### WORK TO COMPLETE
Copy out each line below in which the string "Generator" appears.

### MATERIAL FOR THE TASK

====

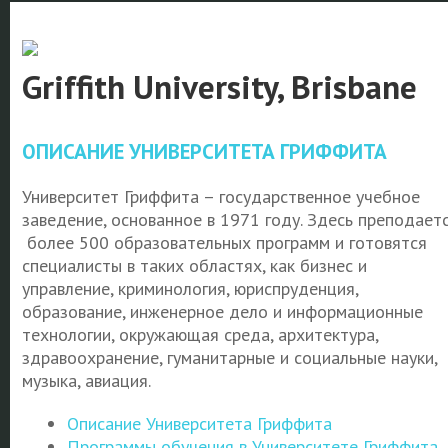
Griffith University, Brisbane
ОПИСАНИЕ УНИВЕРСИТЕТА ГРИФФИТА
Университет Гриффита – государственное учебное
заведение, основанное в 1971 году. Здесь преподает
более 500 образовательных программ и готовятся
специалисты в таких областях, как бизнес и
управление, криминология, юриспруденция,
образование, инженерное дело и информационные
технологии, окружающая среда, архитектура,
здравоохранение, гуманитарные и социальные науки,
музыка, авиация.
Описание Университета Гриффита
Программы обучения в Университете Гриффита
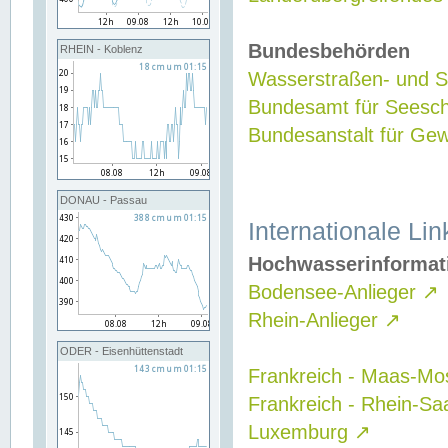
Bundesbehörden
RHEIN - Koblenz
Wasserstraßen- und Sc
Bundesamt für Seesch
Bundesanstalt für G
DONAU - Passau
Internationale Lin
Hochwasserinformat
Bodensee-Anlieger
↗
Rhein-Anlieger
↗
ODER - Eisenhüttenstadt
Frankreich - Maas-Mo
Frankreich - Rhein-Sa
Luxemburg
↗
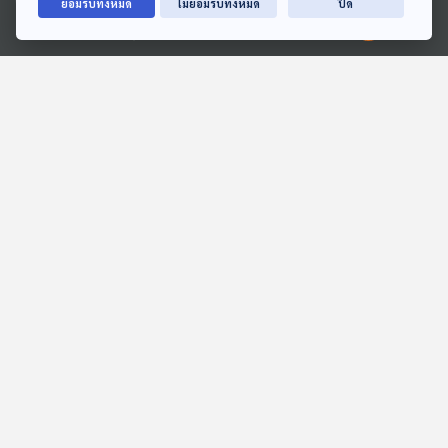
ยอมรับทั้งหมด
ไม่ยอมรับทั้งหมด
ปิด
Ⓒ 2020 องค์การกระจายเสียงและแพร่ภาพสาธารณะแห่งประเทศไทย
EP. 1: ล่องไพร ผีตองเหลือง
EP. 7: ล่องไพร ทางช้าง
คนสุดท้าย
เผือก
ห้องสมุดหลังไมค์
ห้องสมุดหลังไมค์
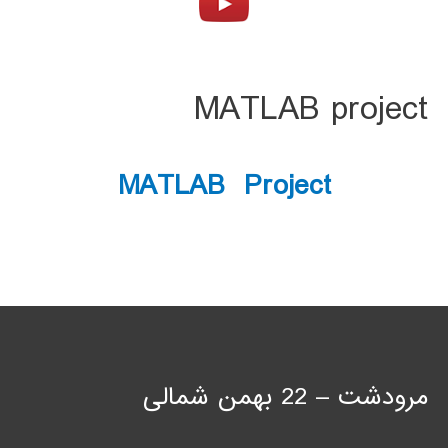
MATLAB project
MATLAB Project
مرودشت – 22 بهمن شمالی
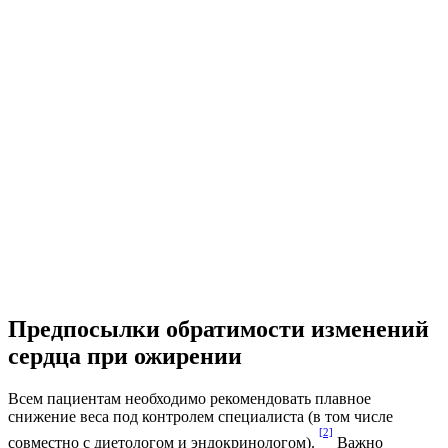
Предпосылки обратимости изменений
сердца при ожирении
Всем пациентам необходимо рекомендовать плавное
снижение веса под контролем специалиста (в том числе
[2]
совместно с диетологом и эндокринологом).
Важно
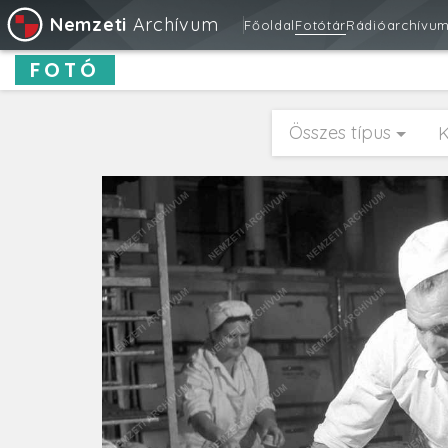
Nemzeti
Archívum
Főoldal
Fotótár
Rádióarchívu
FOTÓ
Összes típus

====

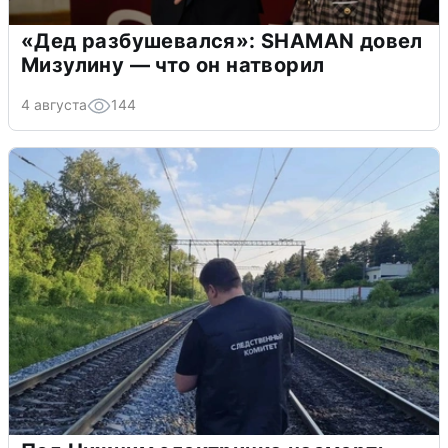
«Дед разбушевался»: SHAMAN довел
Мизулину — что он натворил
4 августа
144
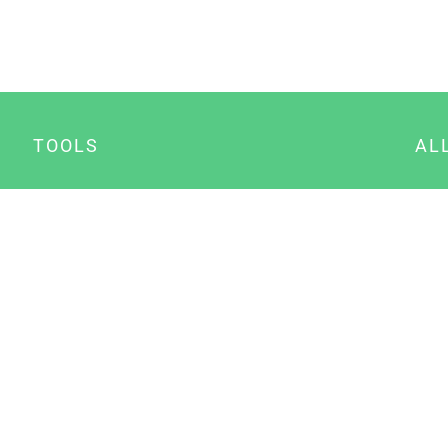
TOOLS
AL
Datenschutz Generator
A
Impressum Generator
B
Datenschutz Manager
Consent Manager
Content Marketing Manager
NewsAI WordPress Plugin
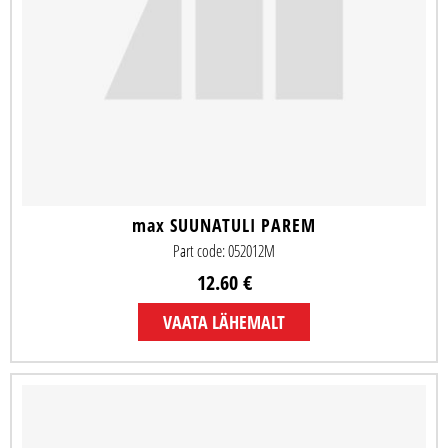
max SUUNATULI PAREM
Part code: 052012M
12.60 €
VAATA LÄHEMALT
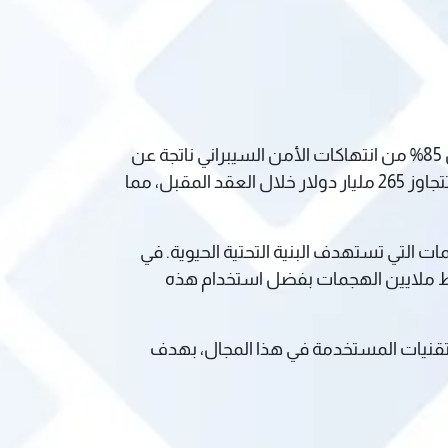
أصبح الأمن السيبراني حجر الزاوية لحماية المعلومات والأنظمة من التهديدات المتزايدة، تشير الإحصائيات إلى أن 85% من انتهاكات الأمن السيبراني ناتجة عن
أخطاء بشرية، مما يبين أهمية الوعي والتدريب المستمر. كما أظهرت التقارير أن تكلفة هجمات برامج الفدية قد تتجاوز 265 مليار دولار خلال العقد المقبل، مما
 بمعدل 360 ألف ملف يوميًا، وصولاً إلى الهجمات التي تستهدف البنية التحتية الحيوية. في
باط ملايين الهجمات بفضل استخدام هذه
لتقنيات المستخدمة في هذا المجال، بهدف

====

### REPLY
Datenschutz Generator
Impressum Generator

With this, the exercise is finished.